I am in the position of having to make draconian decisions about what I have to not do, or do marginally, or do differently, or later. I've posted a notice to students that their marked papers will be on my door later than I originally said--and I'm still not sure how I can get them done in time. I HAVE to respond to my mentee's promotion folder by the end of the week. I HAVE to write up the observations (contractual obligation). I HAVE to look at the sabbatical folders that arrived today. (Friday I'll be in the office for sure; no ride for the forseeable future.) The huge steaming piles of old homework are going to get a cursory glance, just enough to give the kids some kind of credit for doing the work. Classes next week Wednesday and Thursday, cancelled so I can work on my promo folder (and it's going to be about quarter-assed as a first draft, not even half-assed). Reconfigured syllabus to come.

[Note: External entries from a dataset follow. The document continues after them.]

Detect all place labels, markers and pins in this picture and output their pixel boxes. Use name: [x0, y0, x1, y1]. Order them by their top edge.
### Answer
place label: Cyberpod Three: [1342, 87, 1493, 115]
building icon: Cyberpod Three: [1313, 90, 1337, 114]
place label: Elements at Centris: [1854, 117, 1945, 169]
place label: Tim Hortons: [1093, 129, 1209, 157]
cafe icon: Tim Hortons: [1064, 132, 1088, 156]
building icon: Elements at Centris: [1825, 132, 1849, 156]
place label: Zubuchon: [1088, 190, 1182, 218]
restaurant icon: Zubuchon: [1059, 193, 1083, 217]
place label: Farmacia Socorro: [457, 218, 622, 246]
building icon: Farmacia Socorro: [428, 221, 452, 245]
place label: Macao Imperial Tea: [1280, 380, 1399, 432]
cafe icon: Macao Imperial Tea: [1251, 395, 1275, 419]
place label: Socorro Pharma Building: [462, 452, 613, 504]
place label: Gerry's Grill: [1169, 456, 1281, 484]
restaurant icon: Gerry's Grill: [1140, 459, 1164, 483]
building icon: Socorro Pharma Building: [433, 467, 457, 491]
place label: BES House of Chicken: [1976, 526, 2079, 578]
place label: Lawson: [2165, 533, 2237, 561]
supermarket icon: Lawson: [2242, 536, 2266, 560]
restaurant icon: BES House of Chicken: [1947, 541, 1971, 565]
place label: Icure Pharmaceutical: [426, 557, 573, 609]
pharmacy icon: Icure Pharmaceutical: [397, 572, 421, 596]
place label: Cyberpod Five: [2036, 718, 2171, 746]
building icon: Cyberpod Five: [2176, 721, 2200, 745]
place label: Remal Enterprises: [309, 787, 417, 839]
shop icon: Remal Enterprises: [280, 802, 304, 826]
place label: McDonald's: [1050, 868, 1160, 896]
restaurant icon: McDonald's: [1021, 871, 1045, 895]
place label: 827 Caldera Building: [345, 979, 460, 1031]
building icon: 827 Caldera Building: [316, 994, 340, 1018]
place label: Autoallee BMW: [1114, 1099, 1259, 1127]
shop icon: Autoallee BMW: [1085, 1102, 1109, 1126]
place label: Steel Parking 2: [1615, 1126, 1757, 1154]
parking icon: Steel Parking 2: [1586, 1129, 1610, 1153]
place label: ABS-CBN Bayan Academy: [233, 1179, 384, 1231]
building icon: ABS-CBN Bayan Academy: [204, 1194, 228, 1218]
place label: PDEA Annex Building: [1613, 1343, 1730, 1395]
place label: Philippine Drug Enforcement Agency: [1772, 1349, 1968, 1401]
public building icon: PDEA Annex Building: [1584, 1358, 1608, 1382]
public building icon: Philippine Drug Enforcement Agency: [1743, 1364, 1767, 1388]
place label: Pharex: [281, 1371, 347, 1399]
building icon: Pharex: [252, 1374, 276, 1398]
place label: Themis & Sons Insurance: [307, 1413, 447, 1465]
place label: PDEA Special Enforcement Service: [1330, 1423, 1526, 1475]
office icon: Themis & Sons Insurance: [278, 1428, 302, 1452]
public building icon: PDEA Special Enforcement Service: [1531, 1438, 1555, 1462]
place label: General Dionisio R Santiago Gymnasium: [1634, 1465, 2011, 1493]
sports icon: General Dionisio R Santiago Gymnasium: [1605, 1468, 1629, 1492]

The skin of my teeth is peeling back, as are my fingernails, as I'm trying to hang on just long enough to get the worst/most of it done. I've been having panic attacks all day, and now am so tired I can hardly see (woke up, stressed, at 4:20, tried to go back to sleep but was on the hamster wheel of stuff I'm fretting myself sick over, and at 5 figured I might as well just get up). I have five more essays to have graded by 10 tomorrow morning; I really should try to squeeze at least one more out, but I just don't know if I can.
One positive note: I had the conference with Monkey Skulls today, and he was great. If he hates me and the class, he's doing a good job of covering it. I think he may understand that I'm not trying to make him miserable--but that he really does have to do what I am telling him he has to do. The only difficult conference was a student who said "I don't know," or "It doesn't matter to me," or "no" to every question. I finally told him that in college, he actually will have to learn to think, even if it is uncomfortable for him to do. And my job with him is done: I'm putting no more effort into any of his work unless I see something that indicates effort and some inkling that he gives a shit. If he doesn't, I sure don't. No time for that.
I can't even re-read this to see if it makes sense. I'm going to go home--take a few papers with me, just in case I get a fourteenth wind. If I don't manage anything tonight, I'll just have to hustle through tomorrow. Christ, I'm having another panic attack just thinking about it. My adrenal glands are sure getting a hell of a workout.